=== Work instructions ===
a) According to the biography of Ma. Carissa Coscolluela, what position has she held at the Cultural Center of the Philippines since 2024?
b) In the Coscolluela biography, what occasion led to her serving as Dick Gordon's chief of staff in 2001, and what post did she hold at the same time? Answer in one to three sentences.
c) Continue the Coscolluela biography from its last sentence.

───── Excerpt provided

= Ma. Carissa Coscolluela =

Filipino humanitarian and politician

Maria Carissa Oledan Coscolluela is a Filipino humanitarian, civic leader, and politician. She was a member of the 14th Congress of the Philippines from 2007 to 2010. She has served as the vice chairperson and member of the board of trustees of the Cultural Center of the Philippines since 2024. She is also the vice chairperson of the Philippine Red Cross and has been an elected member of its board of governors since 2011.

== Early life and career==
Coscolluela was born on November 16, 1972 in Manila, Philippines to Ricardo Coscolluela and Maria Erlinda Oledan. She graduated from the International School Manila in 1990 and had her B.A in Interdisciplinary Studies from the Ateneo de Manila University in 1994.

After graduating from university, Coscolluela worked as the Vice President for External Affairs of the Subic Bay Waterfront Development Corporation, and became the founding President of the Subic Bay Tourism Association. She volunteered as a convenor of various community initiatives of the Subic Bay Metropolitan Authority under the administration of Dick Gordon.

In 2001, Coscolluela served as the chief of staff of Gordon when the latter became the Secretary of the Department of Tourism under President Gloria Macapagal Arroyo. Coscolluela served concurrently as the OIC Director of the Office of Tourism Information., When Gordon was elected to the Senate of the Philippines in 2004, Coscolluela served briefly as his chief of staff.

──────────
───── Extracted material

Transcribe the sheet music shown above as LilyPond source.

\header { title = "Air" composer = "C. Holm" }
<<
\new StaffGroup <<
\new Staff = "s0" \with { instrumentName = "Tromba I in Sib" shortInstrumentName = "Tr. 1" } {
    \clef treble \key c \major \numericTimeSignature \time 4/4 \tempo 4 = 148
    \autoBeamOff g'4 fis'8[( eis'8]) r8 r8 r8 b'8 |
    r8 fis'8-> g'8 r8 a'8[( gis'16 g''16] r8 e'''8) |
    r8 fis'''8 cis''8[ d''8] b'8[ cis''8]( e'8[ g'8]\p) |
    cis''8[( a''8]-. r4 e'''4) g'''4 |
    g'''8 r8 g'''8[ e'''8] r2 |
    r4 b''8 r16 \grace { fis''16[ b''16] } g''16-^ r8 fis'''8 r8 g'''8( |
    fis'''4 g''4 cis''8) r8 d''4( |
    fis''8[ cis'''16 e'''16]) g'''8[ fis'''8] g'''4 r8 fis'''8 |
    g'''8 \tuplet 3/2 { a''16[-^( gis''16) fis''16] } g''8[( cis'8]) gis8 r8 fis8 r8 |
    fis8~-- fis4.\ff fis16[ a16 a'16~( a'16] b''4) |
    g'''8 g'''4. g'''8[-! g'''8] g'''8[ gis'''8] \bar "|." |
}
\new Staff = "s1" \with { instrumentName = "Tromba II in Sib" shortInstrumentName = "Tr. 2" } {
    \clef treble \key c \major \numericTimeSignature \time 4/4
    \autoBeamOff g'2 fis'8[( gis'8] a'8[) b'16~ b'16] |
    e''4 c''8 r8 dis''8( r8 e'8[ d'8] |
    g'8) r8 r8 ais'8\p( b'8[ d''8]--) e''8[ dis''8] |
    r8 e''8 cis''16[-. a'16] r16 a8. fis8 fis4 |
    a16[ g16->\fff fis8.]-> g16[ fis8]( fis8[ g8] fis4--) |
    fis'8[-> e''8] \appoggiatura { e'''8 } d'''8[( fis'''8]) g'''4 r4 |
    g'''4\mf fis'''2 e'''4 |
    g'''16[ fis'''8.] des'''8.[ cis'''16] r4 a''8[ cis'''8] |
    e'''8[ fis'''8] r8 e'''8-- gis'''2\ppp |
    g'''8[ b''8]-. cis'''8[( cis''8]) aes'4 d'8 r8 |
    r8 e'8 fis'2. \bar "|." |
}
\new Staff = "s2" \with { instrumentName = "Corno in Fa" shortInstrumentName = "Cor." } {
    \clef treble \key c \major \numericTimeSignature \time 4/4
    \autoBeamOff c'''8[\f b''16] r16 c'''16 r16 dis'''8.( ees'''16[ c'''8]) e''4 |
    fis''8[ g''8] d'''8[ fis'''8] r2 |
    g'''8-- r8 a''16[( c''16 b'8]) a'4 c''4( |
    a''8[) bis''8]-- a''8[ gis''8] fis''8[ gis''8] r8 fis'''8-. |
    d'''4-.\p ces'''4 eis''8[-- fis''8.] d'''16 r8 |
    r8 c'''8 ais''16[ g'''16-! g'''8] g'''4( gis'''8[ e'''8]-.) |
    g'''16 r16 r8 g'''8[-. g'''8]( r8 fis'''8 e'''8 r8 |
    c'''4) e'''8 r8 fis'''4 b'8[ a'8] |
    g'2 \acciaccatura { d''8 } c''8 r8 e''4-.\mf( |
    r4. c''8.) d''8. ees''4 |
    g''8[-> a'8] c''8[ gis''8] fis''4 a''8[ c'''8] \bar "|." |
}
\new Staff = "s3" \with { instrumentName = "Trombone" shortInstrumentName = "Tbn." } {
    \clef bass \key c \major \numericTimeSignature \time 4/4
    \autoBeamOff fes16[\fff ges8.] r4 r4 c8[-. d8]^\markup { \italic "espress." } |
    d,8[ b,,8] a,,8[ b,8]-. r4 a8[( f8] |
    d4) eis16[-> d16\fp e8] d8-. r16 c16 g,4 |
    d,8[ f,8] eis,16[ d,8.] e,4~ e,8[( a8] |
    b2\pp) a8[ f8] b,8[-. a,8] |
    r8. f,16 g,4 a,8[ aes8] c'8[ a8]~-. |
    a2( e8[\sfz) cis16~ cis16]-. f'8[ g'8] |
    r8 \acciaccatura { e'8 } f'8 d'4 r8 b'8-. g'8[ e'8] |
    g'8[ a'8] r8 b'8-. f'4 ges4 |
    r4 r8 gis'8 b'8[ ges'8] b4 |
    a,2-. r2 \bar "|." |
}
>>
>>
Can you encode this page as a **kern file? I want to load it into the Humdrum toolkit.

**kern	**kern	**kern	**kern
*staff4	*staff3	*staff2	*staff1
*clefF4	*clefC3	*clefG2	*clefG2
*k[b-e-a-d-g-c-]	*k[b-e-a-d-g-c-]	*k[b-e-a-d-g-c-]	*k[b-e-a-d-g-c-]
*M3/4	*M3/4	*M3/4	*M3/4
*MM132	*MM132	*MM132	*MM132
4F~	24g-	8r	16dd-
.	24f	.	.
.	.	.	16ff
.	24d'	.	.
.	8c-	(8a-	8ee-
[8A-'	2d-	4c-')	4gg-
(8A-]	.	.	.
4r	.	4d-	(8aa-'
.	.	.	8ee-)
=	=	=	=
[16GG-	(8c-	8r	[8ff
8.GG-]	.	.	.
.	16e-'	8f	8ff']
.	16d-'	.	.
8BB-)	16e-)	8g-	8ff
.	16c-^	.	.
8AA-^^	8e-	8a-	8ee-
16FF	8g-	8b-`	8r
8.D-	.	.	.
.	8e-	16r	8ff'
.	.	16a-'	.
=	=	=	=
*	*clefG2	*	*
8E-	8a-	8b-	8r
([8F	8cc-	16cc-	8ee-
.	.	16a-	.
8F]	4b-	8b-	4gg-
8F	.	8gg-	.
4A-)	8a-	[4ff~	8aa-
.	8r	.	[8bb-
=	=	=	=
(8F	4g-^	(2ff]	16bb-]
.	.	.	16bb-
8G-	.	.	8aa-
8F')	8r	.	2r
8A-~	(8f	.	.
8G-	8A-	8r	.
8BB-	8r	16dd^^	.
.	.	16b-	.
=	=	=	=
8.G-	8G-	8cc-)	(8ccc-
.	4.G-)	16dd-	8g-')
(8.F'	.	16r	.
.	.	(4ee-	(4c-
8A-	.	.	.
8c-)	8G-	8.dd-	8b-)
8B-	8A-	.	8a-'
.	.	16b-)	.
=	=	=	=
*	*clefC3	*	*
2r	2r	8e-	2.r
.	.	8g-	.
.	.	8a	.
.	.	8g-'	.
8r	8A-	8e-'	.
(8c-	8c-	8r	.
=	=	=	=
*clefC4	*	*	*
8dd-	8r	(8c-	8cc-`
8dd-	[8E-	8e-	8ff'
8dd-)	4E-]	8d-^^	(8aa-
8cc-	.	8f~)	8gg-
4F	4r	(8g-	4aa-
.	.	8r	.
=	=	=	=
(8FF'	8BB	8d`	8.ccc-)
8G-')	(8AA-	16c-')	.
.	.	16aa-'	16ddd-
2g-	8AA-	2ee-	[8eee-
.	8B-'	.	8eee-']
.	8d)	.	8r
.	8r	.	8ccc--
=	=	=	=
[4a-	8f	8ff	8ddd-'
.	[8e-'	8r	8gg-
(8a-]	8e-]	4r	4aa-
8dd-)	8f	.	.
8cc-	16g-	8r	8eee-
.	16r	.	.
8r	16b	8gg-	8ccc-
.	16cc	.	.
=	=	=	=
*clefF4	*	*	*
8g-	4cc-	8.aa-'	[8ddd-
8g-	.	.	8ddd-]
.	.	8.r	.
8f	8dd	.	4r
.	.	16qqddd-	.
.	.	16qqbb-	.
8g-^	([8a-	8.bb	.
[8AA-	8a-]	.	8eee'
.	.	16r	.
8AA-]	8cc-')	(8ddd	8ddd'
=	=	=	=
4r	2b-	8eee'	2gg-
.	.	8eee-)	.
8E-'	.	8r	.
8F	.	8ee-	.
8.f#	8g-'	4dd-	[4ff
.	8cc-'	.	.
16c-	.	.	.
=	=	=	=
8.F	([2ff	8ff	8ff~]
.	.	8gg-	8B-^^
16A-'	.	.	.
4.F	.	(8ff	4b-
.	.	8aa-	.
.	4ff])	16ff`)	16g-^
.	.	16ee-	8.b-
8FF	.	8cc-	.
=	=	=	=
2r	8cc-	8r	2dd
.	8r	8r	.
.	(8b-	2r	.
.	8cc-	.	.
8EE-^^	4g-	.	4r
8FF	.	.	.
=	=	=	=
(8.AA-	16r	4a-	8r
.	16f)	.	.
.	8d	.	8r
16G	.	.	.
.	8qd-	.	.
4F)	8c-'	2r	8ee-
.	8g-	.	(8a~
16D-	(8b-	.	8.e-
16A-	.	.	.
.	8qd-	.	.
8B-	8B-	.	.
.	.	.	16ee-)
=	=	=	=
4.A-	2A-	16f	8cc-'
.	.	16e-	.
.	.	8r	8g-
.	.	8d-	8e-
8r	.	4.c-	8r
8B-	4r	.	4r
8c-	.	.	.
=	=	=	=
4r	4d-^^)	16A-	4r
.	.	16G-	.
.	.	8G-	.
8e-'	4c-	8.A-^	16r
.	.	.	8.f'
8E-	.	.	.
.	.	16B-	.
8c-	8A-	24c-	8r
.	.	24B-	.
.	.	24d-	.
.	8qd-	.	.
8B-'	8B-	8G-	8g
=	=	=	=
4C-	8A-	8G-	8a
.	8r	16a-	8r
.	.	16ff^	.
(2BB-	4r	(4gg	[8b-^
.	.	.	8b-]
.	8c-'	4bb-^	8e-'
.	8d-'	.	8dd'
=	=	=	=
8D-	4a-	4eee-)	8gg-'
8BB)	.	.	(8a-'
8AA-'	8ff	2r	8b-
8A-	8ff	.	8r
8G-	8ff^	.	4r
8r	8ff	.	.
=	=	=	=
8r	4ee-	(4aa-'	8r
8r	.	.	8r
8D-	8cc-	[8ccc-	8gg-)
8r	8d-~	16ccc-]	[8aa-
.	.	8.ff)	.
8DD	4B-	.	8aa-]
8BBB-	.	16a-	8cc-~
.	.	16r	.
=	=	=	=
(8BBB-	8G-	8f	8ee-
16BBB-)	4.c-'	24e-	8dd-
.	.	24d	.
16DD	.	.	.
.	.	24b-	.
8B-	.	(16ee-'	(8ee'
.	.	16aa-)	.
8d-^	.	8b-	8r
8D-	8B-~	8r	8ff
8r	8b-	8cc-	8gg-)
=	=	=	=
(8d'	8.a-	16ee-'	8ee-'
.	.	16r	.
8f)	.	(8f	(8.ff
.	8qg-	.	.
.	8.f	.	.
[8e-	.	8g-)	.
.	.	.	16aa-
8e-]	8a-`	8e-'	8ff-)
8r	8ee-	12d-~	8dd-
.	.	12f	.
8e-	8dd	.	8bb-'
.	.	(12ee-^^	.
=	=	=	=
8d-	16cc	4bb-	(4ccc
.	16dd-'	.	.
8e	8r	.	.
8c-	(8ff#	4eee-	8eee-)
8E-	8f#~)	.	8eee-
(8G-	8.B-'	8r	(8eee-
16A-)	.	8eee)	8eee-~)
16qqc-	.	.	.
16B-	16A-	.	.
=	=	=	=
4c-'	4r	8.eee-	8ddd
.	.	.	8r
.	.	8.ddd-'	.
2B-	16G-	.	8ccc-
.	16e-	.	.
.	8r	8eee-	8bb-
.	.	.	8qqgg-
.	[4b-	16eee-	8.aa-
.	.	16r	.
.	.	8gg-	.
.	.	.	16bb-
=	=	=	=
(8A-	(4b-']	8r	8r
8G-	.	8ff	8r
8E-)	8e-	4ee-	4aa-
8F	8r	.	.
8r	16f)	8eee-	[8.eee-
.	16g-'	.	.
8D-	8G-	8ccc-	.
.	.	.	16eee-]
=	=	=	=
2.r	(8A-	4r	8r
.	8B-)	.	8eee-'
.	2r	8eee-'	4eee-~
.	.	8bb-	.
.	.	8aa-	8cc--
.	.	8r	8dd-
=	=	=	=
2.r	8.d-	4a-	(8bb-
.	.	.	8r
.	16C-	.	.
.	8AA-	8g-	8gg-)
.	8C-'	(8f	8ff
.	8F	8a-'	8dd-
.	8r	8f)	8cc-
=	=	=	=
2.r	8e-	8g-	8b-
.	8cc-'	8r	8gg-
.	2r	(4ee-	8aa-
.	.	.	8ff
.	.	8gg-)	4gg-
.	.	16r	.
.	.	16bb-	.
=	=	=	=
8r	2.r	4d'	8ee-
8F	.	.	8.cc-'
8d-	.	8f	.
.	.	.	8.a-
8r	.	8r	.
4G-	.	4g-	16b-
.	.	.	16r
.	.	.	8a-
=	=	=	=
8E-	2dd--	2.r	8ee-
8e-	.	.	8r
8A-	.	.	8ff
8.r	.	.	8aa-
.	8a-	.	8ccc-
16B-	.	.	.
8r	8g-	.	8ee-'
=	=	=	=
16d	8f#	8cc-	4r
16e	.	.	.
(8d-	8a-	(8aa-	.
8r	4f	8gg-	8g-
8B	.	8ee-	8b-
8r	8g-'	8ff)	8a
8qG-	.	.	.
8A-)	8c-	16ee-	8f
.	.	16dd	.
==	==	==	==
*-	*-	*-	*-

──────────

=== Response list ===
a) She has served as vice chairperson and member of the board of trustees.

b) She became his chief of staff when Gordon was made Secretary of the Department of Tourism under President Gloria Macapagal Arroyo. She served concurrently as OIC Director of the Office of Tourism Information.

c)
During the national elections of 2007, Coscolluela was nominated by Buhay Party-List as its second nominee. Coscolluela became a member of the 14th Congress. As a congresswoman, Coscolluela authored and sponsored legislation on economy, humanitarian work, tourism, and other advocacies. Coscolluela funded numerous projects in Central Luzon through congressional initiatives which led to her designation as an Adopted Daughter of Olongapo City.

In March 2024, Coscolluela was appointed by President Bongbong Marcos, as a member of the Board of Trustees of the Cultural Center of the Philippines.

==Legacy==
===Humanitarian work===
Coscolluela sits on the board of governors of the Philippine Red Cross. During the COVID-19 pandemic, Coscolluela steered the organization's vaccination programs.

===Sports leadership===
Coscolluela has served as the chef d'equipe of numerous Philippine national teams to regional championships since 1992 such as the Southeast Asian Games and Asian Games, including of the team gold and individual silver and bronze contingent to the 2005 SEA Games. In 2001 she became the founding member of the Equestrian Association of the Philippines, and served as secretary general and president of the EAP in various years. Along with Joker Arroyo, Toni Leviste, and other members of the equestrian community, Coscolluela in 2018 founded Equestrian Philippines, Inc.